#### SELECTED EXTRACT ####
US CPI/PPI

US CPI/PPI
Tuesday, March 12, 2024
It's mostly about gasoline (one-off) and owners' equivalent rent (as usual). Our favorite inflation measure, core ex-OER, is now below the Fed's target for six months on a year-on-year basis. Powell's "supercore" fell from 5.13% to 5.02% at an annual rate, and decelerated on a monthly basis. 
US CPI/PPI
Tuesday, February 13, 2024
A huge miss. We're disappointed, markets are disappointed (even though markets were expecting less than we were to begin with). Housing is a big culprit -- it's high and accelerating, and as of this year's new weightings announced today it has a bigger influence (it's also the most ridiculously laggy component). We still get one more CPI before the March FOMC, but at this point hard to see how it could be good enough to drive the first rate cut then.
US CPI/PPI
Thursday, January 11, 2024
We're not going to say this hotter-than-consensus CPI print wasn't disappointing. It was also probably wrong, contradicted by the real-time Truflation measure, and our own similar model, which both pointed so slight deflation on the month. More than a third of the headline inflation for December was owner's equivalent rent of primary residences, which includes data as much as two years stale. So far markets have taken out about 10 bp of probability for a rate cut in March. We get two more bites at this apple -- two CPI reports to go before the March FOMC. Nothing in this single month of data changes anything.
#### AVAILABLE DATA ####
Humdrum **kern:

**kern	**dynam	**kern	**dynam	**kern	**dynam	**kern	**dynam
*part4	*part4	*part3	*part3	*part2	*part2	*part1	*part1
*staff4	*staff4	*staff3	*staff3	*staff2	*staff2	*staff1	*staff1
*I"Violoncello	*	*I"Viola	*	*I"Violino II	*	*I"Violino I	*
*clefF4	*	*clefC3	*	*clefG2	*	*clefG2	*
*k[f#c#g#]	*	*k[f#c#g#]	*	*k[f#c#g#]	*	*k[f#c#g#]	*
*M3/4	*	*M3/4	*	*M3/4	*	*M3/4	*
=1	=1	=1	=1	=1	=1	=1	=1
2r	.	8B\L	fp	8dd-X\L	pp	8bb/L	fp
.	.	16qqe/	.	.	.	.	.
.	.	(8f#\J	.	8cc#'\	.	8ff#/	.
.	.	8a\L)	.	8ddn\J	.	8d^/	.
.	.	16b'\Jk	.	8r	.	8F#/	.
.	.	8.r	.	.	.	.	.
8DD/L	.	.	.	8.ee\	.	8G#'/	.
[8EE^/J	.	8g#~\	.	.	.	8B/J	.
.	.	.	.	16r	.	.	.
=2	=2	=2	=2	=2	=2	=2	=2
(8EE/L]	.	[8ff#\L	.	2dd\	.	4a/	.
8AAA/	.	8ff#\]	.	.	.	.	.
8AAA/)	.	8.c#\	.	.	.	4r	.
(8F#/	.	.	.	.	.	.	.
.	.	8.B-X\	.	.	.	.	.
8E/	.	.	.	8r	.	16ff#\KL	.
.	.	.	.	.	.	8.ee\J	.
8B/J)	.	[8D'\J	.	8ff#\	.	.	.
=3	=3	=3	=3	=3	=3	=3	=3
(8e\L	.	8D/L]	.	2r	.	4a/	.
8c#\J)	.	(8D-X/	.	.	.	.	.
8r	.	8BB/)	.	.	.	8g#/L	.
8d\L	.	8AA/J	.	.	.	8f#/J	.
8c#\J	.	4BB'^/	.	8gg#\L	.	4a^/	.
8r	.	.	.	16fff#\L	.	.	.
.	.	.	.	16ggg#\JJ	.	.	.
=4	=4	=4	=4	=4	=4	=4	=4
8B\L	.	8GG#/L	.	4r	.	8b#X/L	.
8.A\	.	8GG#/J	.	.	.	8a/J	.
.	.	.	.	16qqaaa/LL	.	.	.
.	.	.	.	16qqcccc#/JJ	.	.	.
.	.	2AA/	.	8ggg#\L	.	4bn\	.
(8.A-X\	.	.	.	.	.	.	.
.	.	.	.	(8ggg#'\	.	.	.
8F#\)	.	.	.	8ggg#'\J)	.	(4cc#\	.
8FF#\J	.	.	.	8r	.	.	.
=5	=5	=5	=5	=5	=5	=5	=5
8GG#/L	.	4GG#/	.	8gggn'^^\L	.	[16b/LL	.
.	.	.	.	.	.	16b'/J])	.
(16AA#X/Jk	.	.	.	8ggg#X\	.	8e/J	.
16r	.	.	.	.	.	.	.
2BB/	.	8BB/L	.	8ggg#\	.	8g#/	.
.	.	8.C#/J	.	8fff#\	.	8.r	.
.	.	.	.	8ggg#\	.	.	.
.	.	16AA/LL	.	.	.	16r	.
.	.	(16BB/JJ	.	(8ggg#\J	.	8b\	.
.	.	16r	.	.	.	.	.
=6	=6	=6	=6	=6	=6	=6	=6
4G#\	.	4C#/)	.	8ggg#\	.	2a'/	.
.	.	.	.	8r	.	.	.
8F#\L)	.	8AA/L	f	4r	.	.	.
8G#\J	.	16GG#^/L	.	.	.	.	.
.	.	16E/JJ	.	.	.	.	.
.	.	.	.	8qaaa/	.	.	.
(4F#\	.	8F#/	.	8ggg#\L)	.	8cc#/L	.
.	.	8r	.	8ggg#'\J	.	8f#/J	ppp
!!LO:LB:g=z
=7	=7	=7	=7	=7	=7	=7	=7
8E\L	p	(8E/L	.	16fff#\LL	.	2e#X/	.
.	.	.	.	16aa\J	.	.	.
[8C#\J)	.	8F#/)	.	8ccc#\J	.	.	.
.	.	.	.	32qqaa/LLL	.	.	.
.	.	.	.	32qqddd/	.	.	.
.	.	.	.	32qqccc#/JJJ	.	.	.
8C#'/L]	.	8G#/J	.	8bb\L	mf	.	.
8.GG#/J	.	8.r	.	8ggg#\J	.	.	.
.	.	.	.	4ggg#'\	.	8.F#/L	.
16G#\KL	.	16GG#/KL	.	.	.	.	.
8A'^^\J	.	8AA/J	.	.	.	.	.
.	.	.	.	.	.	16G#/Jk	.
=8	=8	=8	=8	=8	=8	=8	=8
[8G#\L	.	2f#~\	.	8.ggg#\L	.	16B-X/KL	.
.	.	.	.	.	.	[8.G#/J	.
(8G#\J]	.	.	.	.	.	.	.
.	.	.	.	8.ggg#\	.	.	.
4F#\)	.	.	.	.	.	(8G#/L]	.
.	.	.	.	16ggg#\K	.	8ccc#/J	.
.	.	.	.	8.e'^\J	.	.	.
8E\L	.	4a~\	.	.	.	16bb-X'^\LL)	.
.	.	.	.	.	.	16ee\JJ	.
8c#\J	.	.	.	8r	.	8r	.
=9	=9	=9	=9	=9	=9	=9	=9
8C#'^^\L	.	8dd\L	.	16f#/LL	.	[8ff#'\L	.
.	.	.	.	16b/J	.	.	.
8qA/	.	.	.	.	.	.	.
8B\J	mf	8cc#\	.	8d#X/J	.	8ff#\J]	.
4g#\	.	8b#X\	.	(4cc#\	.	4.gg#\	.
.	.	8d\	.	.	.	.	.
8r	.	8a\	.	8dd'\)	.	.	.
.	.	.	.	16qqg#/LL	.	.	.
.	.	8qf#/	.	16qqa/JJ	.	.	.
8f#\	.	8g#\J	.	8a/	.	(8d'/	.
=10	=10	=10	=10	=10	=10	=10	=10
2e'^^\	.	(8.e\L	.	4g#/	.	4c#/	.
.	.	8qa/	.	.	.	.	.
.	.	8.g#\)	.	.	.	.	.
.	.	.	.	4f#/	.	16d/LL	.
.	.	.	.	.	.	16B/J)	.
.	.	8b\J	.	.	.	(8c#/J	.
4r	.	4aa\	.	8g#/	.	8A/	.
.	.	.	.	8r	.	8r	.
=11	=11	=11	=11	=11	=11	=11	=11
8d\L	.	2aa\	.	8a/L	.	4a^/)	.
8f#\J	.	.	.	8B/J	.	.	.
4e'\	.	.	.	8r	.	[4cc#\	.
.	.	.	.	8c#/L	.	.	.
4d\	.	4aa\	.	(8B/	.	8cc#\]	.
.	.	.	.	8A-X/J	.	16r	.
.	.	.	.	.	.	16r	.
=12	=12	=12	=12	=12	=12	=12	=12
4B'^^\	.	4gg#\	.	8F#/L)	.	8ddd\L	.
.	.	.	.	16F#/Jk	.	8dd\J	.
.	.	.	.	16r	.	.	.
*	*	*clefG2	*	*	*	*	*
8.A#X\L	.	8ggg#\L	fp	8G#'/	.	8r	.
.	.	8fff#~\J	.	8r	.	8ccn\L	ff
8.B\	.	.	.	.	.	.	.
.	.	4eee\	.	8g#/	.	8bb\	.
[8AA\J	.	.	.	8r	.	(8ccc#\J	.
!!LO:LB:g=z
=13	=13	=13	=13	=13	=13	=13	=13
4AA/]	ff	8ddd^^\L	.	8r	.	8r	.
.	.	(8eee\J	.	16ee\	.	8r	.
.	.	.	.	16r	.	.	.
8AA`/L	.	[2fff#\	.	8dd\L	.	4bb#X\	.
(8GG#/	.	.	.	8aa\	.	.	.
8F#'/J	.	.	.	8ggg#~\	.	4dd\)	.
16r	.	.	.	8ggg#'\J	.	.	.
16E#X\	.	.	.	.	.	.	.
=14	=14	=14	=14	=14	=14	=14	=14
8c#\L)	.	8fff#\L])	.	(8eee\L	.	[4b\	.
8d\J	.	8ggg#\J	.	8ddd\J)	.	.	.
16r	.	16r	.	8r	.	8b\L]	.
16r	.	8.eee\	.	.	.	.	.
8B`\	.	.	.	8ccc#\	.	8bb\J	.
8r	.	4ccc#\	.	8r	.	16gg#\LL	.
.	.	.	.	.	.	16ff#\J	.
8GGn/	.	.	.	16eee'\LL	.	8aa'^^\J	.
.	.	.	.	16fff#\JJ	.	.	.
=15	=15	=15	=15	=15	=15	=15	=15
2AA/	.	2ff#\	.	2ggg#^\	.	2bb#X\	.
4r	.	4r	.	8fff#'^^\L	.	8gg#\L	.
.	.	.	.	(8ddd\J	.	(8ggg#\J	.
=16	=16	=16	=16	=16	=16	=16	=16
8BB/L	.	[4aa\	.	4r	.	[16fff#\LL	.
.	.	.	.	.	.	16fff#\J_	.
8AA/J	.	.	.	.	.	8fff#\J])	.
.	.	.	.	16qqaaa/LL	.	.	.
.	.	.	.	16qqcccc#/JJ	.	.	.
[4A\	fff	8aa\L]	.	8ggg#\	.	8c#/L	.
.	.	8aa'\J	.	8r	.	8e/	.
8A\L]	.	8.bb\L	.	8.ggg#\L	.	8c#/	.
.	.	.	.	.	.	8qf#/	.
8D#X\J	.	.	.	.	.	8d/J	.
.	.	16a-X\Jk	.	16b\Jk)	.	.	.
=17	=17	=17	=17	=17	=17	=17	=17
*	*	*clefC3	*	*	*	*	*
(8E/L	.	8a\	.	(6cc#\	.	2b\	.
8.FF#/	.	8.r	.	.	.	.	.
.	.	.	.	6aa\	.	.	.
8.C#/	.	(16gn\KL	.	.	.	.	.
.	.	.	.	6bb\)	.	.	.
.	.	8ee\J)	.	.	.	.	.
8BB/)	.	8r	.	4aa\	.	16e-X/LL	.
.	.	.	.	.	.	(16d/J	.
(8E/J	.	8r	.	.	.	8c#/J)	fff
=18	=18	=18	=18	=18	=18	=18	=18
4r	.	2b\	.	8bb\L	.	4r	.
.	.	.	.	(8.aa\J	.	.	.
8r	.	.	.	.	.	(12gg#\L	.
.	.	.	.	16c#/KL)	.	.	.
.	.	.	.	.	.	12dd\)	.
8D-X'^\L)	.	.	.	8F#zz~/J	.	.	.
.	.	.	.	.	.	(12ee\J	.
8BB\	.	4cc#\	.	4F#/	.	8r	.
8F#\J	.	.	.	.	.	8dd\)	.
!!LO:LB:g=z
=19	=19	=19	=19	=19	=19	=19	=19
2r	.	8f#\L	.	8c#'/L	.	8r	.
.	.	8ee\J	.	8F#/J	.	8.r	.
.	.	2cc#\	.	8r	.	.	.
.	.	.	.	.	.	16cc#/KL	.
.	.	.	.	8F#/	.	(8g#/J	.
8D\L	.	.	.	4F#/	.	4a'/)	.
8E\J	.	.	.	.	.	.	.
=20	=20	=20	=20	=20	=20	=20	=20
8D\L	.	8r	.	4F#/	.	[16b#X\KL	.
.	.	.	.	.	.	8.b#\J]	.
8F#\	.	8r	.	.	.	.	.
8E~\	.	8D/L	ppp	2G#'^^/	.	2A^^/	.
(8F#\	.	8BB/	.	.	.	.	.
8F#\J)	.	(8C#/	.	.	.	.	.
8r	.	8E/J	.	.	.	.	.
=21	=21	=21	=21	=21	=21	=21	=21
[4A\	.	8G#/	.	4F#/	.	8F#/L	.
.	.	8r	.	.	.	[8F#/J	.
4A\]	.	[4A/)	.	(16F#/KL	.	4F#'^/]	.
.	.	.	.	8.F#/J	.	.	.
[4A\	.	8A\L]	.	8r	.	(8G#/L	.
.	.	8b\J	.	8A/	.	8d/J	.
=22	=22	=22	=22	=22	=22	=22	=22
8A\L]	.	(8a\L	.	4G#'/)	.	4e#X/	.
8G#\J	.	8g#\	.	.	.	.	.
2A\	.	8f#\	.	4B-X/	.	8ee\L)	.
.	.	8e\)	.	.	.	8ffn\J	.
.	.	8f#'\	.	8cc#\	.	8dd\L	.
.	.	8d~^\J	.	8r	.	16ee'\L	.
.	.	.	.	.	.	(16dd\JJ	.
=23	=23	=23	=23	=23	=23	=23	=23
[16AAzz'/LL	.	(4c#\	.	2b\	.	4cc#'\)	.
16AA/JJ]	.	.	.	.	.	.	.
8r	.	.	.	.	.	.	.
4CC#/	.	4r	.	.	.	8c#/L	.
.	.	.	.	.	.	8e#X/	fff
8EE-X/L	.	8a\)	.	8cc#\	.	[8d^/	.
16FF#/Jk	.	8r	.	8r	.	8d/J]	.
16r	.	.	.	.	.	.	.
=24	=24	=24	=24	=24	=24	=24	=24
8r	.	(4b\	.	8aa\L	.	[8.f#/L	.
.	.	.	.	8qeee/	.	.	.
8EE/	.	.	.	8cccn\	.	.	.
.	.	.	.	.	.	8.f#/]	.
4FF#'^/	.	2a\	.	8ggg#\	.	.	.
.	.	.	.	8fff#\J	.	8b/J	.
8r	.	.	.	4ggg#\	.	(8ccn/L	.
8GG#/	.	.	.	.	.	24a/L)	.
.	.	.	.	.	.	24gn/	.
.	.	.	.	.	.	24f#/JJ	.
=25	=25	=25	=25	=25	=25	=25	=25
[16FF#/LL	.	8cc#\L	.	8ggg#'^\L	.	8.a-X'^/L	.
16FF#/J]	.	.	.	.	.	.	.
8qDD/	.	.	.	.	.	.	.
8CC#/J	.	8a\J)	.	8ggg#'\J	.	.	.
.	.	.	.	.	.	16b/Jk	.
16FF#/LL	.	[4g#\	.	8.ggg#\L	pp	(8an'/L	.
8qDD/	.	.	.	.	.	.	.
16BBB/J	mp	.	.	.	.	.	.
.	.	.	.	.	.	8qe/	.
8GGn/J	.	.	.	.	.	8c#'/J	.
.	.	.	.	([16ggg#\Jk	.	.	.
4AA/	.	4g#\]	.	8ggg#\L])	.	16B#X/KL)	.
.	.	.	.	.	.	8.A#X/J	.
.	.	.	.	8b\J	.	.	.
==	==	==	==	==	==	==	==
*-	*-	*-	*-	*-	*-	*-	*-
####
REQUIRED ACTION —
Extend the US CPI/PPI commentary, picking up right after its last sentence.

TASK RESULT —
US CPI/PPI
Tuesday, December 12, 2023
A mixed bag in CPI this morning -- the FOMC tomorrow will be able to project whatever it wishes into it. Goods, half that basket, are in downright year-on-year deflation. And most categories are decelerating. But Powell's super-secret private index, core services ex-shelter, a minority of the basket (but the one he focuses on), is accelerating (thanks to the methodological change in the calculation of medical services, which have an even larger weight in PCE than in CPI). This is not the clarion call warning of deflation that we had expected and hoped for. We'll have to wait another month for that -- nothing in this changes our expectations. 
US CPI/PPI
Tuesday, November 14, 2023
It's all going according to plan. CPI ex-OER at 1.71% YOY -- and negative 0.25% on the month! Core ex-OER at 2.35% YOY. Now if only the Fed could look at the facts instead of its obsolete models.
US CPI/PPI
Thursday, October 12, 2023
OK everybody, calm down (that means you, Jay). Core CPI ex-OER (the only true measure of the actual inflation signal) is at 2.4% year-on-year, below the Fed's target of 2.5%. Month-on-month it's just 2.14%. Three-month annual just 1.41%. We win. Be happy.
US CPI/PPI
Wednesday, September 13, 2023
As the markets expected, energy jolted August headline CPI higher -- prices in that sector alone grew 92% at an annual rate. But that's an outlier. Core inflation has grown only 2.4% over the last three months at an annual rate. We're at the Fed's target in the measure Powell says is more important than headline. 
US CPI/PPI
Thursday, August 10, 2023
CPI year-over-year beats expectations, but rises because an anomalous year-ago comparable of zero rolls off. It’s all OER. Without it, CPI was almost unchanged on the month. Core excluding OER, the best measure of the true inflation signal, outright deflated on the month, and is now at a mere 3% year-on-year.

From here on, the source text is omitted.